Just curious if this has ever been done? I'm thinking about
putting up a 90 foot dipole feed with homemade open wire
line. I'd like to bring it into the shack using paralled runs
of LMR-400 cable, since the final 25 feet is via 3" electrical
conduit that also has rotor and other cables.

I believe the parallel cables with give me a 100 ohm impedance.
The open wire will be using #10 with homemade spreaders,
I'm going to try for 600 ohms at the feedpoint. I was wondering
if tapering the spacing on the feedline would give me a smoother
impedance where the open wire, arrestor, and twin coax arrange-
meet?


Yes, it has been done. Jasik's "Antenna Engineering Handbook"
discusses tapered lines in section 31.4. You can also find a
discussion of tapered-line matching in Laport's "Radio Antenna
Engineering" in section 4.4.8 (this book is available as a free PDF
download).

In your application, though, I'm not sure why you would want to
bother. Traditionally, tapered lines are used as part of a matching
network, making a transition between two known resistive impedances
(e.g. transmitter and antenna).

That's not really the situation you seem to be setting up. You are (I
presume) setting up a single doublet, to be used at multiple
frequencies, with wildly varying impedances at the antenna feedpoint.
You're then coming back to the shack with a high-impedance feedline
(which has relatively low losses even at the high SWRs it'll be
operating at), and then matching the impedance in the shack with a
good transmatch-and-balun.

In a setup like this, the characteristic impedance of the open-wire
line isn't particularly critical.. because it'll almost never be a
close match to what the antenna is presenting at any given frequency.
600 ohms is a common feedline impedance... but no matter what
impedance you choose here, it's unlikely to be a close match to the
antenna under actual operating conditions. As a result, the impedance
you actually "see" looking up into the lower end of the open-wire line
won't be 600 ohms (if untapered) or 100 ohms (if tapered down close
together). Rather, it'll be the feedpoint impedance of the antenna at
the frequency in question, transformed by the feedline (tapered or
not). You could calculate it, knowing the antenna's feedpoint
impedance (e.g. from modeling it in NEC2) and the length and Z of the
feedline... but it isn't likely to be close to a convenient pure
resistance except by lucky chance!

Hence, there's no real need to "match" the lower Z of the parallel-
coax segment (100 ohms nominal) to Z of the open-wire line, since the
latter value isn't actually what you'd have to match to!

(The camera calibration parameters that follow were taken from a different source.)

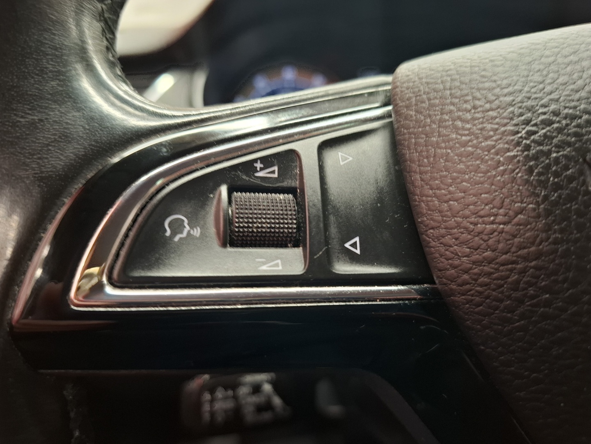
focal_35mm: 23
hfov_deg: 73.9
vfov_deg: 58.9
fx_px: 393
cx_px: 296
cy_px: 222
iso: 400
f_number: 1.8
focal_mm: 5.54
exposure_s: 1/25
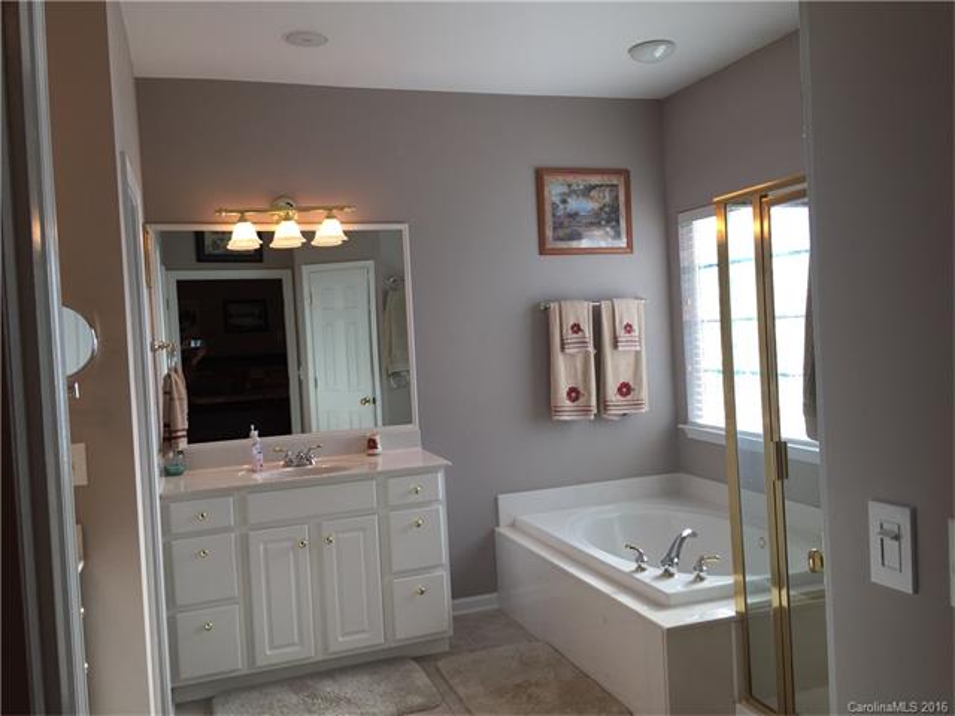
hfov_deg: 61.7
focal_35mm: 29
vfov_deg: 48.2
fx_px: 800
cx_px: 478
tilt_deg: -1.5
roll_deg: +2.3
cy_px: 358
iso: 40
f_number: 2.2
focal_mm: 4.15
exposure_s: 1/120
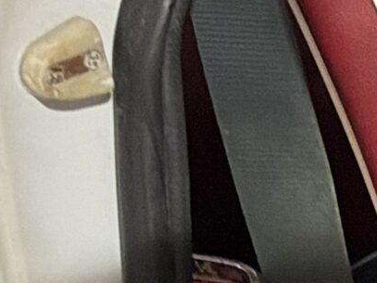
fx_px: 1644
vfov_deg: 9.8
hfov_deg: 9.7
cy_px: 67
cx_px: 1176
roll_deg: +0.0
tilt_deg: -21.3
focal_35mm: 151
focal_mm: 6.76
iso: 800
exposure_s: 1/25
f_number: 1.78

Now, if you're planning to operate at a specific single frequency, you
could perhaps utilize a tapered open-wire line as part of a tuned
matching setup... in effect, designing the taper for that one antenna
and frequency, in order to present a more convenient impedance to your
transmitter's matching network (e.g. your external wide-range
transmatch). However, optimizing the system in this way, for one
specific frequency, might well make the antenna-and-feedline a
*harder* load for you to match in the shack at other frequencies.